By Suzan Fraser, Associated Press Writer

ANKARA, (AP) - The foreign ministers of Turkey and France held talks in Ankara Friday, saying they aimed to heal a relationship damaged by French recognition of the killings of Armenians as genocide.

Turkish Foreign Minister Ismail Cem signaled however, that French companies would continue to be barred from bidding for Turkish defense contracts.

"We have decided to look to the future without forgetting the past," Cem told reporters during a joint press conference. "There is a government decision (regarding
contracts) and that hasn't changed."

France's parliament voted in January to acknowledge what Armenians say was the genocidal slaughter of 1.5 million of their people in an Ottoman Empire campaign to force them from eastern Turkey between 1915 and 1923. Turkey says the death count is inflated, and that Armenians were killed or displaced as the Ottoman Empire tried to quell civil unrest.

Turkey retaliated against several French companies, canceling millions of dollars worth of defense deals.

"The decision taken by the French parliament had a negative affect on our relationship ... but France is traditionally a country in the European Union that supports Turkey," Cem said.
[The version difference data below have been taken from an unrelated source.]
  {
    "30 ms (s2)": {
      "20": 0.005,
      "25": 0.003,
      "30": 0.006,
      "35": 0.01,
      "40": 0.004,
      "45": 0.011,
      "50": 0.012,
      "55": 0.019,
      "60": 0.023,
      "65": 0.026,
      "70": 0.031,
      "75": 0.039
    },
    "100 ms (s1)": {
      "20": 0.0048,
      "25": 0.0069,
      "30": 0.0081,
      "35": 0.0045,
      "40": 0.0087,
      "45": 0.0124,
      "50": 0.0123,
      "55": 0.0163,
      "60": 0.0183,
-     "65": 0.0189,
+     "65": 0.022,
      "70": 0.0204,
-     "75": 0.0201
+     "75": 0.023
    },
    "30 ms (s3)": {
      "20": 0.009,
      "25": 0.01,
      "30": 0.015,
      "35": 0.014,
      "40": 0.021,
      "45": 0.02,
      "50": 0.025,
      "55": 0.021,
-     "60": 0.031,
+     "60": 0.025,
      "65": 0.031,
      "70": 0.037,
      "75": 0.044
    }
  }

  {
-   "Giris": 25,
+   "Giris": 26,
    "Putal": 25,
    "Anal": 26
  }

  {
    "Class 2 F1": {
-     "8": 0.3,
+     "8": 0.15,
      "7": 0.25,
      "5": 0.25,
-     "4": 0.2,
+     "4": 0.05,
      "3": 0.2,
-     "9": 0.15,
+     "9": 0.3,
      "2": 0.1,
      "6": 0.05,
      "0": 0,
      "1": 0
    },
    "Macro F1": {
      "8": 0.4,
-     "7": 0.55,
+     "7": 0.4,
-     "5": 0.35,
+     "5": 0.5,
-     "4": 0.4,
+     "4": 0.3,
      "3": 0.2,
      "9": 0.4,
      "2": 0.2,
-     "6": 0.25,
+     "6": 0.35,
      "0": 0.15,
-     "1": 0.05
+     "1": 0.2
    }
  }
Turkey was accepted as a candidate to join the EU in 1999.

Hubert Vedrine, his French counterpart who is on a one-day visit to Turkey, said France wanted "to show solidarity with Turkey in a difficult economic time." The Turkish lira has lost half its dollar value since a crisis broke February.
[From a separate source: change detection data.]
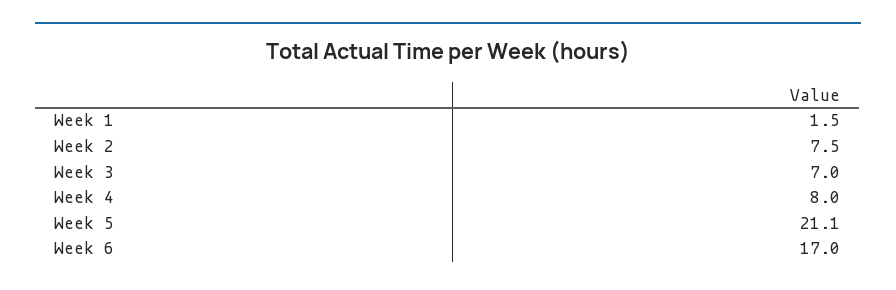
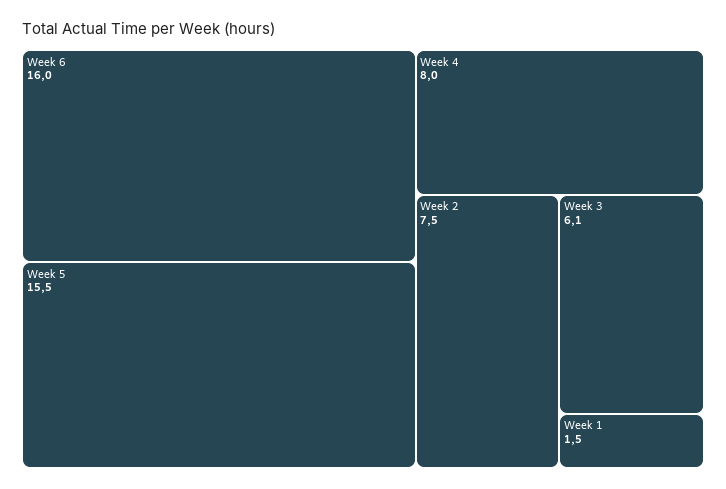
  {
    "Week 1": 1.5,
    "Week 2": 7.5,
-   "Week 3": 7,
+   "Week 3": 6.1,
    "Week 4": 8,
-   "Week 5": 21.1,
+   "Week 5": 15.5,
-   "Week 6": 17
+   "Week 6": 16
  }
The ministers said they were keen to maintain a dialogue over Cyprus and European defense plans, two issues where Turkey and the EU disagree. Turkey has warned against EU plans to accept Cyprus as an EU member without a settlement on the island, which has been divided since a Turkish invasion in 1974.
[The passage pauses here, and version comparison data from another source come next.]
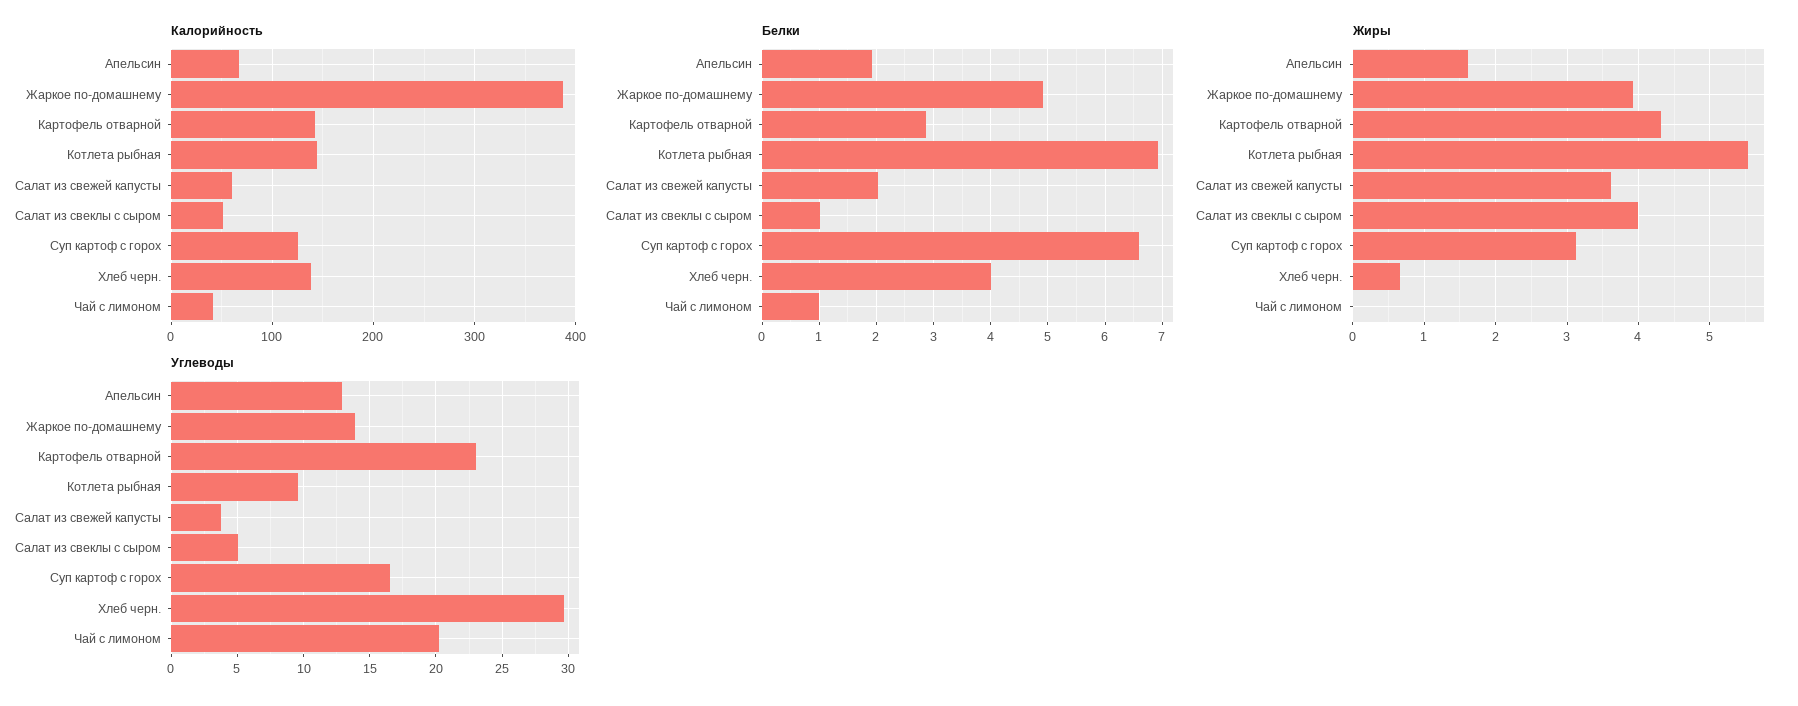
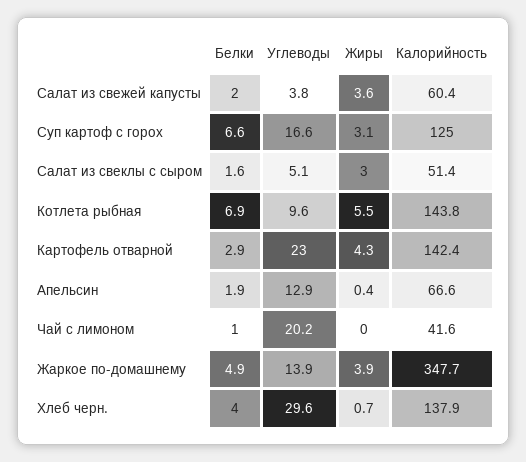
  {
    "Калорийность": {
      "Апельсин": 66.6,
-     "Жаркое по-домашнему": 390,
+     "Жаркое по-домашнему": 347.7,
      "Картофель отварной": 142.4,
      "Котлета рыбная": 143.8,
      "Салат из свежей капусты": 60.4,
      "Салат из свеклы с сыром": 51.4,
      "Суп картоф с горох": 125,
      "Хлеб черн.": 137.9,
      "Чай с лимоном": 41.6
    },
    "Белки": {
      "Апельсин": 1.9,
      "Жаркое по-домашнему": 4.9,
      "Картофель отварной": 2.9,
      "Котлета рыбная": 6.9,
      "Салат из свежей капусты": 2,
-     "Салат из свеклы с сыром": 1,
+     "Салат из свеклы с сыром": 1.6,
      "Суп картоф с горох": 6.6,
      "Хлеб черн.": 4,
      "Чай с лимоном": 1
    },
    "Жиры": {
-     "Апельсин": 1.6,
+     "Апельсин": 0.4,
      "Жаркое по-домашнему": 3.9,
      "Картофель отварной": 4.3,
      "Котлета рыбная": 5.5,
      "Салат из свежей капусты": 3.6,
-     "Салат из свеклы с сыром": 4,
+     "Салат из свеклы с сыром": 3,
      "Суп картоф с горох": 3.1,
      "Хлеб черн.": 0.7,
      "Чай с лимоном": 0
    },
    "Углеводы": {
      "Апельсин": 12.9,
      "Жаркое по-домашнему": 13.9,
      "Картофель отварной": 23,
      "Котлета рыбная": 9.6,
      "Салат из свежей капусты": 3.8,
      "Салат из свеклы с сыром": 5.1,
      "Суп картоф с горох": 16.6,
      "Хлеб черн.": 29.6,
      "Чай с лимоном": 20.2
    }
  }

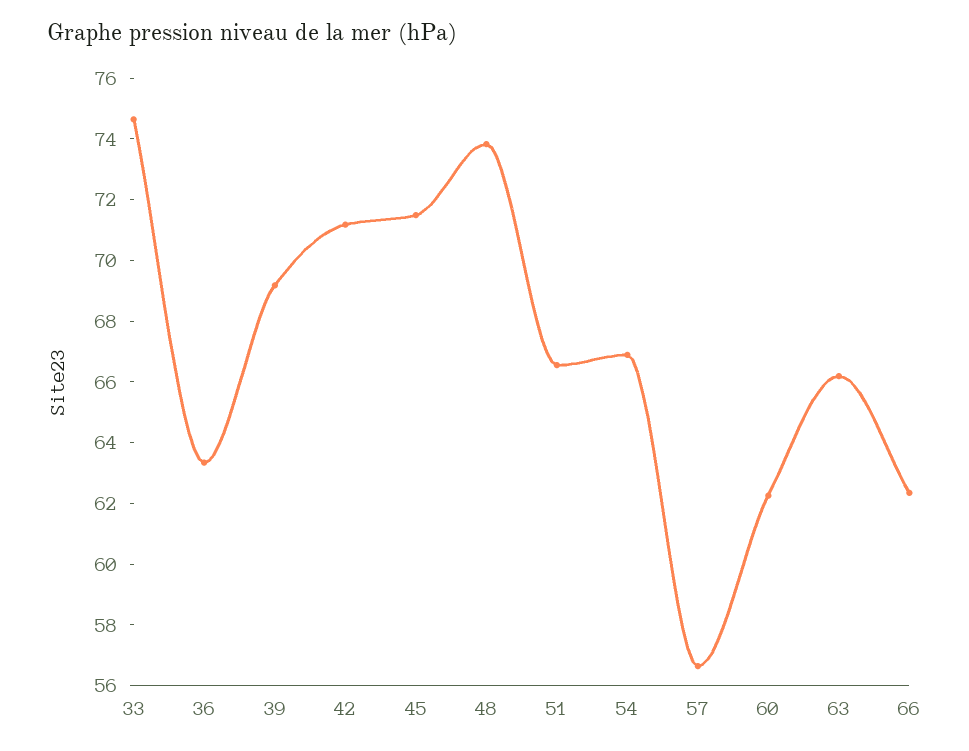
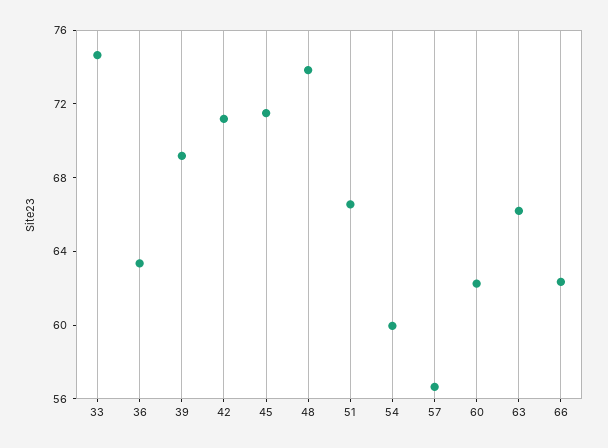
  {
    "33": 74.5,
    "36": 63.5,
    "39": 69,
    "42": 71,
    "45": 71.5,
    "48": 74,
    "51": 66.5,
-   "54": 67,
+   "54": 60,
    "57": 56.5,
    "60": 62.5,
    "63": 66,
    "66": 62.5
  }

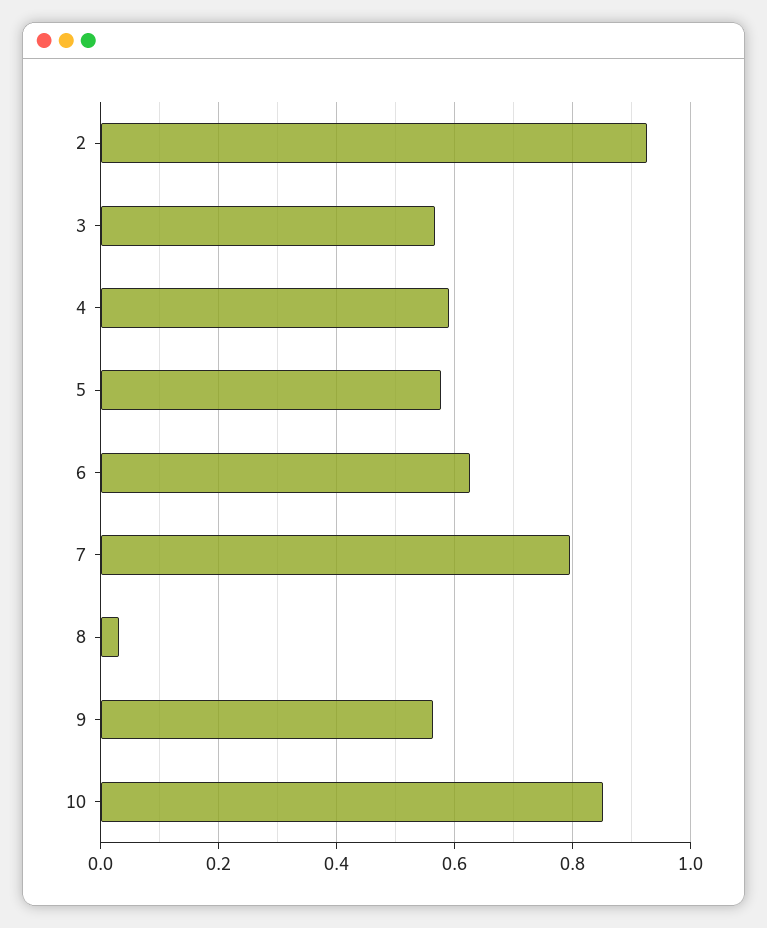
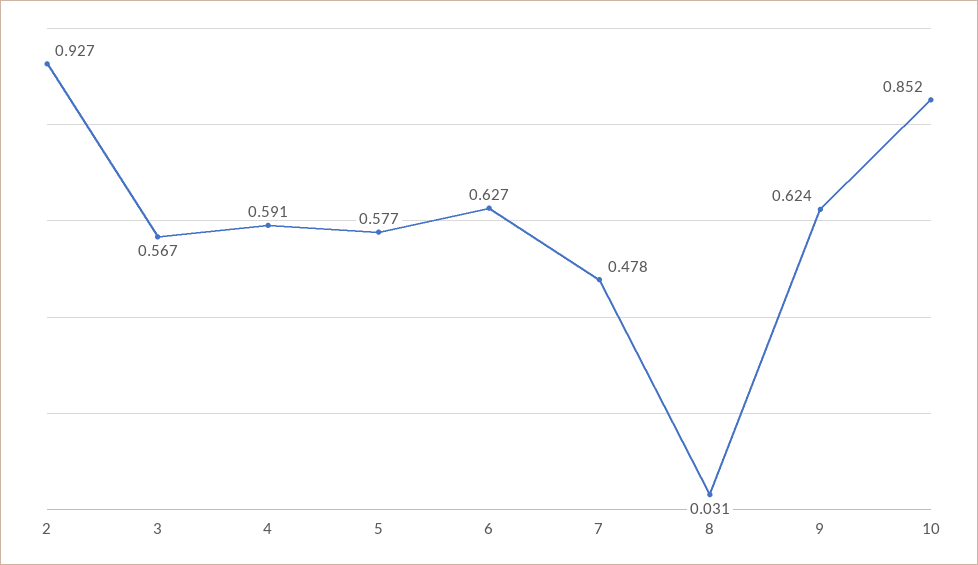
  {
    "2": 0.927,
    "3": 0.567,
    "4": 0.591,
    "5": 0.577,
    "6": 0.627,
-   "7": 0.8,
+   "7": 0.478,
    "8": 0.031,
-   "9": 0.56,
+   "9": 0.624,
    "10": 0.852
  }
Turkey also opposes plans for an EU defense force which would have access to NATO resources. As a non-EU NATO member, Turkey argues that it should play a role in decision-making in the new force.

Vedrine said the EU had to pay attention to Turkey's concerns but called on Turkey to "understand and facilitate the European project." Vedrine met Prime Minister Bulent Ecevit later Friday. He was not scheduled to meet President Ahmet Necdet Sezer, who is out of town. Newspapers reported that Sezer had snubbed Vedrine in protest of the Armenian genocide resolution.